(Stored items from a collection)

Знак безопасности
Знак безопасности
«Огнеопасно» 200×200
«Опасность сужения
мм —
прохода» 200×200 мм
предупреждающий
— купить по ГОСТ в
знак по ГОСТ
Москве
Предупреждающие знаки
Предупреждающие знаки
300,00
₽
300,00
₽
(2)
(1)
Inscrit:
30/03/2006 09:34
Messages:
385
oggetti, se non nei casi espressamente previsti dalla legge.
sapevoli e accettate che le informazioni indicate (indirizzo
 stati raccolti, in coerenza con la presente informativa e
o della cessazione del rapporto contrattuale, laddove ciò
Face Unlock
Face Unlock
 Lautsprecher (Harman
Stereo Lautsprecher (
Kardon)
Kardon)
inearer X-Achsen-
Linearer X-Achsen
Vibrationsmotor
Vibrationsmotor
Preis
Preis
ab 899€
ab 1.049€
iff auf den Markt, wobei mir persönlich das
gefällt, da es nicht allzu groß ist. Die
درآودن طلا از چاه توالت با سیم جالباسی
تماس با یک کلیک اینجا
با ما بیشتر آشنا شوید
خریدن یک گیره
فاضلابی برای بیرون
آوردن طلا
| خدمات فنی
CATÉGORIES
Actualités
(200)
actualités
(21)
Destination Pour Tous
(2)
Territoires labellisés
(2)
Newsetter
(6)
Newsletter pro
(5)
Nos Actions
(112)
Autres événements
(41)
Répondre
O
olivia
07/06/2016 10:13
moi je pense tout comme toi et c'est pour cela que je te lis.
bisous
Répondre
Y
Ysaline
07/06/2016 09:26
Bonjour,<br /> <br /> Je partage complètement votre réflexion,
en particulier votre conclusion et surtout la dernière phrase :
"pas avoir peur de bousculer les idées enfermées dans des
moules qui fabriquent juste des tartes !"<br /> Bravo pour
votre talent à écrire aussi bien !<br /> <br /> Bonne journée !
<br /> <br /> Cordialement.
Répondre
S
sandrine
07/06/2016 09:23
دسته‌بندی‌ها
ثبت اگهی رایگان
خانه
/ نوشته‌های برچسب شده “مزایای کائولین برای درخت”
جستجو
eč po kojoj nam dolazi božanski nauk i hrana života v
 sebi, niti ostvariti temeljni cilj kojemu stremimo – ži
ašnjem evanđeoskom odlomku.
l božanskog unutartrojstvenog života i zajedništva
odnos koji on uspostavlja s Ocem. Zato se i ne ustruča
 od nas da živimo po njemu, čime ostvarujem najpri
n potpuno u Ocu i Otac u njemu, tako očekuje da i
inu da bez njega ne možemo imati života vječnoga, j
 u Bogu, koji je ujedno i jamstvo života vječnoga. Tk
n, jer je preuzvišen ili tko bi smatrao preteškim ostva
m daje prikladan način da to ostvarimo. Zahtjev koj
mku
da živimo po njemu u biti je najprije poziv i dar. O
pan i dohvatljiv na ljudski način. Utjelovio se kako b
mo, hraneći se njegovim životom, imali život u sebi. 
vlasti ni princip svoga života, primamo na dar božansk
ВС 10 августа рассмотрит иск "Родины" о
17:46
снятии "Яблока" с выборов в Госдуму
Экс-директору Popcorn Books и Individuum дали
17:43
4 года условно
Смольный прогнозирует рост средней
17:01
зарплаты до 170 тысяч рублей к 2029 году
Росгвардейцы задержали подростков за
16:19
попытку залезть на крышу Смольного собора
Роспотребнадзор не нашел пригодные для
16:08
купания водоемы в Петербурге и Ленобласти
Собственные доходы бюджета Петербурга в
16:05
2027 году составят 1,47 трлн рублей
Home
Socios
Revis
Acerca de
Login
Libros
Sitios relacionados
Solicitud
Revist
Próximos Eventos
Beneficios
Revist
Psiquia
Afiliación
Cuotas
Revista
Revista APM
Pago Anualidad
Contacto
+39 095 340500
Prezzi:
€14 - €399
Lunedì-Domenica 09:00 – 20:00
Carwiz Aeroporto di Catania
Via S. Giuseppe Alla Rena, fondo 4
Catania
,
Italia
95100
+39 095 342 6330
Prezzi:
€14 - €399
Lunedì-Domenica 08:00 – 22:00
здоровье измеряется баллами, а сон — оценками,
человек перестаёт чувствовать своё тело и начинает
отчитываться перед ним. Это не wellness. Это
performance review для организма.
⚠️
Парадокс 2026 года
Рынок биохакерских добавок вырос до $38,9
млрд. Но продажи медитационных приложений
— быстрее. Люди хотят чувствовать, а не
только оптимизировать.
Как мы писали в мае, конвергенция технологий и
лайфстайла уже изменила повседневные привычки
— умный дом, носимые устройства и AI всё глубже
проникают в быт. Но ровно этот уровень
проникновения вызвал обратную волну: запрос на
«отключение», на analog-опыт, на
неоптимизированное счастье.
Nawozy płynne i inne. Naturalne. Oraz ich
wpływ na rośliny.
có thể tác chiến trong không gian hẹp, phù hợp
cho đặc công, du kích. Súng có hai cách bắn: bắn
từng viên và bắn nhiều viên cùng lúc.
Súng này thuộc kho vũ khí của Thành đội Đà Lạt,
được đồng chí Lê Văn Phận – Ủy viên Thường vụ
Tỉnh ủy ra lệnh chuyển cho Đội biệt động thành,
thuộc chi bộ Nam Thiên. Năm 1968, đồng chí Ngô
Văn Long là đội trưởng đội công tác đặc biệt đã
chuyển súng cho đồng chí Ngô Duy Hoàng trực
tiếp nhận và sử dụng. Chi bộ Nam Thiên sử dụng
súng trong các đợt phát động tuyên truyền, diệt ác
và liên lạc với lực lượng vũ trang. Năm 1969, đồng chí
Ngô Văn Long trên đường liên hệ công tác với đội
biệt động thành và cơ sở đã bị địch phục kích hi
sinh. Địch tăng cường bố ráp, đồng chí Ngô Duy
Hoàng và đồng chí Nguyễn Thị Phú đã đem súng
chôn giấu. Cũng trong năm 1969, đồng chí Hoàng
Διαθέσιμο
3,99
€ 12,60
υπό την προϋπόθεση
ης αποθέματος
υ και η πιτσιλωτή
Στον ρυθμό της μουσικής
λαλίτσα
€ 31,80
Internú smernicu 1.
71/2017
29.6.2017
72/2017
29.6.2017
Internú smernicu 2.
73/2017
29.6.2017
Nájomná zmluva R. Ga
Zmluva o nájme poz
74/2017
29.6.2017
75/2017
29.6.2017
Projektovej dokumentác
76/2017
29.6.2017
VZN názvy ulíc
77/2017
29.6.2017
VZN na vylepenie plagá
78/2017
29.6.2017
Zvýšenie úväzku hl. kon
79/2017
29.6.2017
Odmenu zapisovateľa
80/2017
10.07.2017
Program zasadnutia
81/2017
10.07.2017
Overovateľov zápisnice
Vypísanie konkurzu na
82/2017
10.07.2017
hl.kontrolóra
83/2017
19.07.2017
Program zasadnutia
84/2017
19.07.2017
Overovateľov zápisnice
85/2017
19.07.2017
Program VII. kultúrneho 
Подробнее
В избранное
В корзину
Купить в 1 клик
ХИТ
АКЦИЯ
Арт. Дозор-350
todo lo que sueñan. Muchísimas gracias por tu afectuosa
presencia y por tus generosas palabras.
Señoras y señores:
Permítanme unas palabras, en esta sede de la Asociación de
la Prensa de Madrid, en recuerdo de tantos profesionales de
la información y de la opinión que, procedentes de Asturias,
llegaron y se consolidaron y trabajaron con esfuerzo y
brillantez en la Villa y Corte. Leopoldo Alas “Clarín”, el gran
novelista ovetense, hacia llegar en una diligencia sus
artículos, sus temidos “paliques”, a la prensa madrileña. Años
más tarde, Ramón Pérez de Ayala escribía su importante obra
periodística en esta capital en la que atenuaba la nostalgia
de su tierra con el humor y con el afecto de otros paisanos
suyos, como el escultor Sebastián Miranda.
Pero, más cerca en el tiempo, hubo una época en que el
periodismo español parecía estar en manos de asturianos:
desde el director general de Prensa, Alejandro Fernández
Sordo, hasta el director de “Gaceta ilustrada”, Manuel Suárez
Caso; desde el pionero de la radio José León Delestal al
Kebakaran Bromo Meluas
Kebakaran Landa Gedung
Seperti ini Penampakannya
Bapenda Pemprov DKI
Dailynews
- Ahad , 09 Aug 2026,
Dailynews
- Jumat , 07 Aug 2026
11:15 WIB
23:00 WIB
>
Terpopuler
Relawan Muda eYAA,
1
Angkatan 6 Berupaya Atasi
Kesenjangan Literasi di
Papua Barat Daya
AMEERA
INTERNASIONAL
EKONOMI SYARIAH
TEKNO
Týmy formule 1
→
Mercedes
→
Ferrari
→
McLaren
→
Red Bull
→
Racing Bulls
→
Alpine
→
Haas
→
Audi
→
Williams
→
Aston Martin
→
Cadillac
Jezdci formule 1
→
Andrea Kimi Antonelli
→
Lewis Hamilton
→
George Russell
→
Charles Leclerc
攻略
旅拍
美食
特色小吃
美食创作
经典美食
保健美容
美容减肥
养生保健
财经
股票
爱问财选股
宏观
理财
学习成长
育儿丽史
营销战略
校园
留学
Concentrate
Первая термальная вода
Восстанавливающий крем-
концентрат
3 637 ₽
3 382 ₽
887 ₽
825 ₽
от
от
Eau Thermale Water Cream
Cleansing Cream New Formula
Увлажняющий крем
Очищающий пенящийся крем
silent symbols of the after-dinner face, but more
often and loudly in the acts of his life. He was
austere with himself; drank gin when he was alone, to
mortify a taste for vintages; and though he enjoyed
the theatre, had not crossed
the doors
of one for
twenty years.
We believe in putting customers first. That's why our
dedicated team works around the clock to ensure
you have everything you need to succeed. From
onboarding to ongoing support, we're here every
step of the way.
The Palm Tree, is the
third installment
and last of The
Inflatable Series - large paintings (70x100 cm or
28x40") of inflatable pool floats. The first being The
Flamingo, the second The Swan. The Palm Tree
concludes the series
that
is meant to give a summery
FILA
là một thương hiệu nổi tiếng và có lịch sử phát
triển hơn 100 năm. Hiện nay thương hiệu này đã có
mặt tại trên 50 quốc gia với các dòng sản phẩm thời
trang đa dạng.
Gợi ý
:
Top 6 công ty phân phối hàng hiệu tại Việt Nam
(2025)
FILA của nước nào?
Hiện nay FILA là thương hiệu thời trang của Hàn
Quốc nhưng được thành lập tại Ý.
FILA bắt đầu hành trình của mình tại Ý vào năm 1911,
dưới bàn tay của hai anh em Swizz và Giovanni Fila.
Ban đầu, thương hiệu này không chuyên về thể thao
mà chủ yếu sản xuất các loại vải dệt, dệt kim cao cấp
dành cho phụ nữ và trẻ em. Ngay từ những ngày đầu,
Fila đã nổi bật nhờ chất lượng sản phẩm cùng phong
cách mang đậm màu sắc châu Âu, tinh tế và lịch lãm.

TASK TO CARRY OUT: The required output is every line above from the one with "sapevoli e accettate" down to the one with "Newsletter pro", restated word for word, ends included.

THE COMPLETED TASK:
sapevoli e accettate che le informazioni indicate (indirizzo
 stati raccolti, in coerenza con la presente informativa e
o della cessazione del rapporto contrattuale, laddove ciò
Face Unlock
Face Unlock
 Lautsprecher (Harman
Stereo Lautsprecher (
Kardon)
Kardon)
inearer X-Achsen-
Linearer X-Achsen
Vibrationsmotor
Vibrationsmotor
Preis
Preis
ab 899€
ab 1.049€
iff auf den Markt, wobei mir persönlich das
gefällt, da es nicht allzu groß ist. Die
درآودن طلا از چاه توالت با سیم جالباسی
تماس با یک کلیک اینجا
با ما بیشتر آشنا شوید
خریدن یک گیره
فاضلابی برای بیرون
آوردن طلا
| خدمات فنی
CATÉGORIES
Actualités
(200)
actualités
(21)
Destination Pour Tous
(2)
Territoires labellisés
(2)
Newsetter
(6)
Newsletter pro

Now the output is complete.